He refused and dismounted. “Your safety is my first priority. If anything happened to you, Alex would never forgive me, and I surely would not be able to live with myself.”
His caring touched her heart.
“Climb down,” he directed. “I will build a fire and we can eat.”
She did as he asked, and followed him inside a copse where they’d take cover from the storm. She tied her horse to one of the trees and waited for Petro to build a fire. Keely liked to travel. The raw beauty of the Highlands had always called to her. Could any place be more blessed by the Almighty?
“Ye said the Highlands remind ye of home?”
“Aye,” Petro said. “Not Rome, but my family’s estate in the countryside. There’s fields of grapes and figs. Vegetable gardens and fragrant flowers. The women go barefoot and bathe in the golden sunshine. The men wear sandals in the field at harvest time, their baskets overflowing with the bounty of the earth.”
Keely tried to picture the place in her mind. “It sounds like paradise.”
“Perhaps for another man.”
“The memory of yer wife and son keeps ye from going back?”
“Aye,” he said. “I buried them on our property behind the cottage and erected a monument stone with their names on it. I planted her favorite blooms… jasmine, crocuses, and violets, so she would always remember the happiness we shared. I spent months sitting by their graves, wondering what to do with my life. If I should remarry and start a new family. But my heart wasn’t ready. And I refuse to wed a woman I do not love.”
The man should be a poet, not a secretary.She swiped the tears from her eyes. “What I would give for that kind of love.”
Petro finished building the fire, wiped his hands on his breeches, and settled beside her on the ground. “You are closer to it than you think.”
“Are all Italians so optimistic?”
He grinned. “We are a passionate people.”
“After years of war with England and constant clashes between the clans, the Scots have grown cynical and disappointingly practical when it comes to love.”
“You are mistaken, Lady Keely.”
“How so?”
“I do not know of another place that allows handfasting.”
Keely shrugged. “There is nothing special about it.
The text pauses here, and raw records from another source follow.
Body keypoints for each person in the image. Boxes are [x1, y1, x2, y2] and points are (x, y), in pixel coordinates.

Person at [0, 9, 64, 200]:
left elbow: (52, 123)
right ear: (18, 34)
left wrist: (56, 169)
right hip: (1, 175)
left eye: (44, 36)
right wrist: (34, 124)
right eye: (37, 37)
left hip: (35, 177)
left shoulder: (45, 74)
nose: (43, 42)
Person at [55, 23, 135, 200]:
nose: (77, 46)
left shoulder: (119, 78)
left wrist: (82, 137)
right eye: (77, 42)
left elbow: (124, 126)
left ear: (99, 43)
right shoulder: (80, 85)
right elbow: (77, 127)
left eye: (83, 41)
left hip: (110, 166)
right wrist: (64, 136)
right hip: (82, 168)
In the absence of a priest, a man and woman can declare themselves as married. It is an old tradition that many clans rely upon to secure treaties and preserve their bloodlines. There are those that take advantage and seduce maidens on the promise of holy wedlock.”
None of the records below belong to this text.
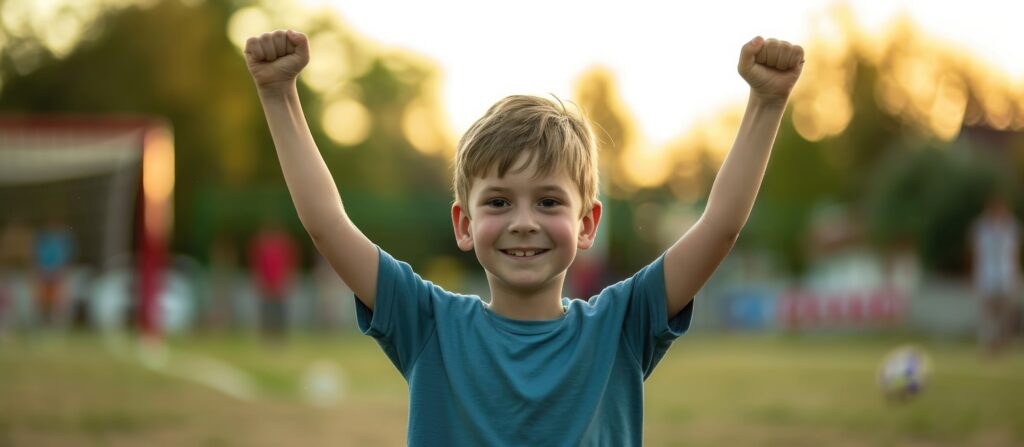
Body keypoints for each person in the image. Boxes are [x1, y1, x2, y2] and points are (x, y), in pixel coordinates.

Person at [244, 29, 803, 445]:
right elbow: (326, 223)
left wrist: (767, 103)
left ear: (587, 225)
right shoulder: (429, 323)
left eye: (550, 201)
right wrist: (279, 95)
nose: (524, 221)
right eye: (498, 202)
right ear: (464, 224)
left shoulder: (622, 325)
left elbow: (721, 227)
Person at [969, 191, 1022, 356]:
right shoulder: (980, 226)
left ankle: (1002, 344)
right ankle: (988, 344)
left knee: (1006, 313)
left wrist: (1017, 274)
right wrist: (972, 273)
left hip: (1007, 275)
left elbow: (1015, 253)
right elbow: (974, 252)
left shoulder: (1012, 226)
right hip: (986, 275)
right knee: (987, 314)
“Nay,” he disagreed. “In the heat of passion when a man desires a woman so fiercely and knows he cannot have her without making her his wife first– this is the sole purpose of handfasting, to preserve honor, to make the marriage bed holy.”
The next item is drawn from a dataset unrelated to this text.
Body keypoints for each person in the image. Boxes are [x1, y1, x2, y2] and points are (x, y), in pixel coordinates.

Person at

Once again, his words astounded her. “I doona think ye’re Italian, Petro.”
“Nay?”
“I believe ye came from a faerie mound.”
He chuckled. “I am too dark and ugly to be a magical creature.”
“Ugly?” Toads were ugly. Insects were ugly. “Ye are a striking man.”
Petro snorted. “And you are blind.”
“Glenna likes ye.”
“Aye,” he confirmed. “I said I was ugly, not a bad lover.”
He handed her a wineskin and she gladly took a drink—it warmed her insides. Then she ate a handful of venison and a piece of bread. As Petro had predicted, it started to rain harder and the winds picked up. She shivered and pulled her cloak tight around her shoulders.
“You are cold and tired.” Petro unhooked his own cloak and offered it to her. “Sleep. I will keep watch.”